» TASK: Determine the number of lines below that contain "medium". Write nothing but that number.

» RECORD EXTRACTS:
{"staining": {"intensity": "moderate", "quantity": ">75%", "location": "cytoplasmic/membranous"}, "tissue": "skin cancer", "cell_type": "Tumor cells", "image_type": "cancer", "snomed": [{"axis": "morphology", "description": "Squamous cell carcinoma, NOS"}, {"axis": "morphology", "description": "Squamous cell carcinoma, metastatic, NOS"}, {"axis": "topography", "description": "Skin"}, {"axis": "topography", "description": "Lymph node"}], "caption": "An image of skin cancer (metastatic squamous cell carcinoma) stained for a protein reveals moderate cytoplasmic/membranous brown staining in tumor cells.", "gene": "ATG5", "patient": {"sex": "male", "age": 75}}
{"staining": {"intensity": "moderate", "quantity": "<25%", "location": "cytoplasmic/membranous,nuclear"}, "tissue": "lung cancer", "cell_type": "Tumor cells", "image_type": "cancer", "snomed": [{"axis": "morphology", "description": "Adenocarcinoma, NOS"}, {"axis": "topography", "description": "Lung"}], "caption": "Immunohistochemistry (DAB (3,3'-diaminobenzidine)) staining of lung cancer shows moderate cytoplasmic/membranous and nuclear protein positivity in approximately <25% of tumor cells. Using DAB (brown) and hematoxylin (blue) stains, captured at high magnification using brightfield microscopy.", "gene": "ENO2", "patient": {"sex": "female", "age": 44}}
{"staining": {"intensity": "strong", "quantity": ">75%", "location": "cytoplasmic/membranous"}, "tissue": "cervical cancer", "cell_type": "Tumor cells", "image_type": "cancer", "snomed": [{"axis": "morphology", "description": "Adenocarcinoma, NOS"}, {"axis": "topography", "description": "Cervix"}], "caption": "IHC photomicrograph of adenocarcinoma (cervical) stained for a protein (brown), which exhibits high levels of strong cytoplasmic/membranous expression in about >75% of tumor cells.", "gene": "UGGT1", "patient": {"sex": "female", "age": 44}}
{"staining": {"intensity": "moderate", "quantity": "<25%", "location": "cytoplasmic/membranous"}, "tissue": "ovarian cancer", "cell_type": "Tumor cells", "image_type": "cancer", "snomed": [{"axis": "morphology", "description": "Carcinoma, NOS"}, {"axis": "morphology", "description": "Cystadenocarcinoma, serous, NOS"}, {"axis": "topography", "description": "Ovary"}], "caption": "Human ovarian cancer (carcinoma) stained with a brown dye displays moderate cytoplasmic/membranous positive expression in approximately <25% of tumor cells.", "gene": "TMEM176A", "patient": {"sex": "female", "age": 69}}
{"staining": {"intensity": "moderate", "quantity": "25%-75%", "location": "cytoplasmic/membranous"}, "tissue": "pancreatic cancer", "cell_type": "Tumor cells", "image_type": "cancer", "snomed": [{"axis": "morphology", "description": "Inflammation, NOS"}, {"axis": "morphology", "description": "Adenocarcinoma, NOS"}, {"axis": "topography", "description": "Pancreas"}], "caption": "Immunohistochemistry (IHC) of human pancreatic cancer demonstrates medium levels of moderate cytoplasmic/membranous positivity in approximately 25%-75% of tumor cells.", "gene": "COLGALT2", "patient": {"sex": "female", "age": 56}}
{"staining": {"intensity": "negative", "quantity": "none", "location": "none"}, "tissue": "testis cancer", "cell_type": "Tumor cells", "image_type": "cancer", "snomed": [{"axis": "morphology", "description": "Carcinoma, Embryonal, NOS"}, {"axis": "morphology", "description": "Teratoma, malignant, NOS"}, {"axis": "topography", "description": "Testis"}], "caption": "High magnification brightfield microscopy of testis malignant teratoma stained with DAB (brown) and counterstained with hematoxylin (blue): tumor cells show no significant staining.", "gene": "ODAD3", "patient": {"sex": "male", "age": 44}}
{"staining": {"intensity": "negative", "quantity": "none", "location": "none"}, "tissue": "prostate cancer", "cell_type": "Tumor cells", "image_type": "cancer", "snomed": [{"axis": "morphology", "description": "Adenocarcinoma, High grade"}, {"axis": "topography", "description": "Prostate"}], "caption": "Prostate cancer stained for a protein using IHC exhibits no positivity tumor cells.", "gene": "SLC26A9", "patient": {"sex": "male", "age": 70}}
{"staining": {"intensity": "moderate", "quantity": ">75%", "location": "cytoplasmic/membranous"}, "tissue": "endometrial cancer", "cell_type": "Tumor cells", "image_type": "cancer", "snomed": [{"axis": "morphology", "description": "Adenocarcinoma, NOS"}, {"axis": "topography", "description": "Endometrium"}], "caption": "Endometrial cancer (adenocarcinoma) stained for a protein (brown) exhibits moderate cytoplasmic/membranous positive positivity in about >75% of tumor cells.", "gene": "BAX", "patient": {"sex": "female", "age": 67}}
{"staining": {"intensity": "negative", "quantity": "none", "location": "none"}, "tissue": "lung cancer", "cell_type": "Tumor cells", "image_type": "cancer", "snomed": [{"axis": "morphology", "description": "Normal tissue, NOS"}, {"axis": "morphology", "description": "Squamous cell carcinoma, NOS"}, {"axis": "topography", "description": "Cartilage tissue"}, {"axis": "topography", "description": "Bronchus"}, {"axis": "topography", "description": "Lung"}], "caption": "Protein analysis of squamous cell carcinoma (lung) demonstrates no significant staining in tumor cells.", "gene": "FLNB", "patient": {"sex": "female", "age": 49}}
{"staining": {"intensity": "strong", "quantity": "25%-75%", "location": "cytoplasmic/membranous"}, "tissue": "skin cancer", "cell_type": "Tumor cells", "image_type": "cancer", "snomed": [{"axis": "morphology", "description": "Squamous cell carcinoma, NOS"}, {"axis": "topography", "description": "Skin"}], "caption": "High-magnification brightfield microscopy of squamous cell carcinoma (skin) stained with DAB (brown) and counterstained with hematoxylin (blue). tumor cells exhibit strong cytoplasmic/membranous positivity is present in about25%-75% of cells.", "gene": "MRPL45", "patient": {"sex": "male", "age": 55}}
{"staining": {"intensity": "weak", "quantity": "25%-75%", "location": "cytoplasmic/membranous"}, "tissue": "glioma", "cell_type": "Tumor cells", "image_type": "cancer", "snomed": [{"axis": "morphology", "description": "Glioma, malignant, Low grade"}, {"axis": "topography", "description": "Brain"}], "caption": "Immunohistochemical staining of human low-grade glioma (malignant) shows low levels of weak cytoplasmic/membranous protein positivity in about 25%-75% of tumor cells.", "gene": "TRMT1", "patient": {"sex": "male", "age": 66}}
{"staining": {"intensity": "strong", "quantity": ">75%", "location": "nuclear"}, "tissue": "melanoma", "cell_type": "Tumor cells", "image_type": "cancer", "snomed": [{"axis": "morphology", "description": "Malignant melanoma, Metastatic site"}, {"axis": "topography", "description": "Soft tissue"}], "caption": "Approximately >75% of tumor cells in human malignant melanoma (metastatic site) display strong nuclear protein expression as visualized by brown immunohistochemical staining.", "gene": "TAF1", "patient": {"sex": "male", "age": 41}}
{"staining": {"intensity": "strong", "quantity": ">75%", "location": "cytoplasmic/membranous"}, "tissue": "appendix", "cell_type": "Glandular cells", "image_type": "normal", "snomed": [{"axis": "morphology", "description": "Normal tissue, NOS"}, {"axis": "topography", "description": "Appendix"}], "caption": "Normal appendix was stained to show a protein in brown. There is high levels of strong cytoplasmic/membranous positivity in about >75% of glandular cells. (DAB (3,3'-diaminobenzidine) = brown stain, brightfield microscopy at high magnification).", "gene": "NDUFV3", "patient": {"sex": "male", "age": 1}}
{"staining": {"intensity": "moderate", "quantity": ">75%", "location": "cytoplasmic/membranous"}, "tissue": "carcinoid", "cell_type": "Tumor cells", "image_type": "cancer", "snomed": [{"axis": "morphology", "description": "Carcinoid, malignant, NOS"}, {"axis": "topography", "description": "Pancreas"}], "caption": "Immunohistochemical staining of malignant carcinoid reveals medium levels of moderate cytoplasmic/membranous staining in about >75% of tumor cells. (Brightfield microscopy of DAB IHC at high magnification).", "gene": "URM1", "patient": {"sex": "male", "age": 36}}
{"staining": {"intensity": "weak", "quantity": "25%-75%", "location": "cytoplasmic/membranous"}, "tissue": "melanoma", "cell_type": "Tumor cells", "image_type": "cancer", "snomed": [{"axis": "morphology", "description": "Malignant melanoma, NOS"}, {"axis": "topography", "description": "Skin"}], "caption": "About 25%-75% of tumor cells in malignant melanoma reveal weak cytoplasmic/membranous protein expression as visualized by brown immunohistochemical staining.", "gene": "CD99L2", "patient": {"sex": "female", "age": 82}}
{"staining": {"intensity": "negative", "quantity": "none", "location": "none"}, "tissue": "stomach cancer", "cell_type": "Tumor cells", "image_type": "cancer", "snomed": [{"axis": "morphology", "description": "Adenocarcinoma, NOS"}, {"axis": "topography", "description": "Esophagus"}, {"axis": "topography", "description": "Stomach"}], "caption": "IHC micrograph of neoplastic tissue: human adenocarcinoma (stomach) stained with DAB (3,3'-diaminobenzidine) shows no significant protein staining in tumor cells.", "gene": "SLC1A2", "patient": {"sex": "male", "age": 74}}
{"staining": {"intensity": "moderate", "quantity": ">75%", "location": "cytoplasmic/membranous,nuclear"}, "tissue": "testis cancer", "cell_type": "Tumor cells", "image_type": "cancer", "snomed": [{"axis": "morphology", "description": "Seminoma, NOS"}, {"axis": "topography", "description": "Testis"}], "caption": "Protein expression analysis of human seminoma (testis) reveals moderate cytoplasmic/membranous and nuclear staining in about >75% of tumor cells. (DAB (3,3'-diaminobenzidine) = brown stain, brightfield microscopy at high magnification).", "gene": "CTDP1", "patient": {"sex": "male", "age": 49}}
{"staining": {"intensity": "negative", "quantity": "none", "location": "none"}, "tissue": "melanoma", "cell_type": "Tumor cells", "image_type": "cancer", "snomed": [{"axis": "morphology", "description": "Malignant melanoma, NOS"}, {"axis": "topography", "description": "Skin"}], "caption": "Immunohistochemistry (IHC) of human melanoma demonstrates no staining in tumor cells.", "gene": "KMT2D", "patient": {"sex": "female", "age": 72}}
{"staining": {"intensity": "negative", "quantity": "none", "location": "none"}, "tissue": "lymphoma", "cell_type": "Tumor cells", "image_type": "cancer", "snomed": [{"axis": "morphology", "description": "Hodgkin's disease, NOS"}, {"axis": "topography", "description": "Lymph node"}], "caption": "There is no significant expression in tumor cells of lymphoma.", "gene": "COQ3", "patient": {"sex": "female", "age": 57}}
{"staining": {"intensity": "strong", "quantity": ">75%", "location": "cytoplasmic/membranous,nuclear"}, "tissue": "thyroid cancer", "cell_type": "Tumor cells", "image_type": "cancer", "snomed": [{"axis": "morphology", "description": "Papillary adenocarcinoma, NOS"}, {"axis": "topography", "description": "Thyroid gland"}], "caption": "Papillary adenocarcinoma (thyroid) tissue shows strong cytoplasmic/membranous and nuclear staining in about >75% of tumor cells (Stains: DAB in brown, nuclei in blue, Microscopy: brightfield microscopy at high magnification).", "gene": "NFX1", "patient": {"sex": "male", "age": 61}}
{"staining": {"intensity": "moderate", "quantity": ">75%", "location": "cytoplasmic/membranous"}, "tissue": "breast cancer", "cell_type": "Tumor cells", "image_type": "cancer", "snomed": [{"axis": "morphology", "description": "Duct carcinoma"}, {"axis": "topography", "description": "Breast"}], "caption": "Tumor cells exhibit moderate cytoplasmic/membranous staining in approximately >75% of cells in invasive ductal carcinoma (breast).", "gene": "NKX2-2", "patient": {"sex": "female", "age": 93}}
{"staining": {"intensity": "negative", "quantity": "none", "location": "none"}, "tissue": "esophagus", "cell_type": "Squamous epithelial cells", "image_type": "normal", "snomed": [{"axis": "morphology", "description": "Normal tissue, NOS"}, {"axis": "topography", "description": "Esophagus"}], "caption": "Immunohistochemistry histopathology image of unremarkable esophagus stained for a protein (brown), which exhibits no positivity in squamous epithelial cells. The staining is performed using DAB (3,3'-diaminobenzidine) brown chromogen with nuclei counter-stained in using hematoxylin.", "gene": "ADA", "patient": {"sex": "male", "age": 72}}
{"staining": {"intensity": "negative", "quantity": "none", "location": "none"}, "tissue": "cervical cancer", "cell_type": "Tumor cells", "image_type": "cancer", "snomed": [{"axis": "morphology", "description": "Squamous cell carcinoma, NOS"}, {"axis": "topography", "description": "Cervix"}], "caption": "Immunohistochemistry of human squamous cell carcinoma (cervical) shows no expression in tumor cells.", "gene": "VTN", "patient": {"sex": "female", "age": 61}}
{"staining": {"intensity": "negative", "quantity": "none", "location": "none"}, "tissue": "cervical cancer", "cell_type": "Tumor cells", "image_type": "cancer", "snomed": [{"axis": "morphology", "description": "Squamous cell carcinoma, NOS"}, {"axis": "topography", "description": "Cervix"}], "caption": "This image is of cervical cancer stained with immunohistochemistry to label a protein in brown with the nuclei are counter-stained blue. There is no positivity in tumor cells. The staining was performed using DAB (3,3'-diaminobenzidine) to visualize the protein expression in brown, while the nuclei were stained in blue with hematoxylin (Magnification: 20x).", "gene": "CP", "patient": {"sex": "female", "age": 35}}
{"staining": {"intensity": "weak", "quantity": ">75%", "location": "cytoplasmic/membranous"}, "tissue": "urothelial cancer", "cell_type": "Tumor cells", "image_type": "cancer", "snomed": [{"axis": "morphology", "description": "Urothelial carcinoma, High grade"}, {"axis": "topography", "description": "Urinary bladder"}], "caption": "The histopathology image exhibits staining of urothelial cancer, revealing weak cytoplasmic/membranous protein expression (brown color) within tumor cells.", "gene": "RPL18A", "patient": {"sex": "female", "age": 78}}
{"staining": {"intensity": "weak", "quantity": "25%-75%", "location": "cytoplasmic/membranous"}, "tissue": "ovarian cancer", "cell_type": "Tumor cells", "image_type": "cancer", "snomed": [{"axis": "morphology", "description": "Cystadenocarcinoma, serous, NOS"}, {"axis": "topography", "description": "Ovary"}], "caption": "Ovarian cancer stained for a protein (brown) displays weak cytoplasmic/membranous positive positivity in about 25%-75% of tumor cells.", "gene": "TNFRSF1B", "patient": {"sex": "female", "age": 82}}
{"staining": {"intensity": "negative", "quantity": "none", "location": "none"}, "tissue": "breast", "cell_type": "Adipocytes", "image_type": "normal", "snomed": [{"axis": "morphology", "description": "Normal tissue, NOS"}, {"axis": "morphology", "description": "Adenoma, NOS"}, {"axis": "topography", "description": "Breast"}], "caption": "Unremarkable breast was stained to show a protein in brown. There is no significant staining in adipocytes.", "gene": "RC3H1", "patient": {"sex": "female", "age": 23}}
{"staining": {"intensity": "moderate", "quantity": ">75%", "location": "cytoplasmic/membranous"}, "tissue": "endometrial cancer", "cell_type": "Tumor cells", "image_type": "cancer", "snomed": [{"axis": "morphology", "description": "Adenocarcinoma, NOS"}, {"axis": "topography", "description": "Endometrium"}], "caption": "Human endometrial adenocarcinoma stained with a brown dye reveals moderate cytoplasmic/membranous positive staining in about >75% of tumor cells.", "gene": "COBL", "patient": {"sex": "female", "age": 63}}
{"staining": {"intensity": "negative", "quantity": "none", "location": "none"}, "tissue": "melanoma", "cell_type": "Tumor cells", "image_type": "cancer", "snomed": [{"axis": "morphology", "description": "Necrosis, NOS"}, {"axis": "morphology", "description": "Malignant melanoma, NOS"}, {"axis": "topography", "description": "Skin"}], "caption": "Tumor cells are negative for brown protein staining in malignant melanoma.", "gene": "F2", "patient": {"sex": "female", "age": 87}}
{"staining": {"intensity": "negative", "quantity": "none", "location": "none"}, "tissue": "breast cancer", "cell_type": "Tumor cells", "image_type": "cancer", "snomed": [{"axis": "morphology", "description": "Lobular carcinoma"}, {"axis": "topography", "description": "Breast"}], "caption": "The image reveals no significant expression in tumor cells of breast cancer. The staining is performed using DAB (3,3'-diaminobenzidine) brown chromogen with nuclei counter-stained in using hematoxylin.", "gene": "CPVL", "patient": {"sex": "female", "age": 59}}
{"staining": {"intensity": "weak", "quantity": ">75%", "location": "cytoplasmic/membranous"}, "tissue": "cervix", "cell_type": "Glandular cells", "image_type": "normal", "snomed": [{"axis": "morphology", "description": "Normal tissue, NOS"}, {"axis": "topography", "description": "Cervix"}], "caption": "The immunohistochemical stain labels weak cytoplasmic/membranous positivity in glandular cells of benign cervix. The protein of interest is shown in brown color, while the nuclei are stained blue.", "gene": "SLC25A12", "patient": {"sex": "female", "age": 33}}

» EXERCISE OUTPUT: 2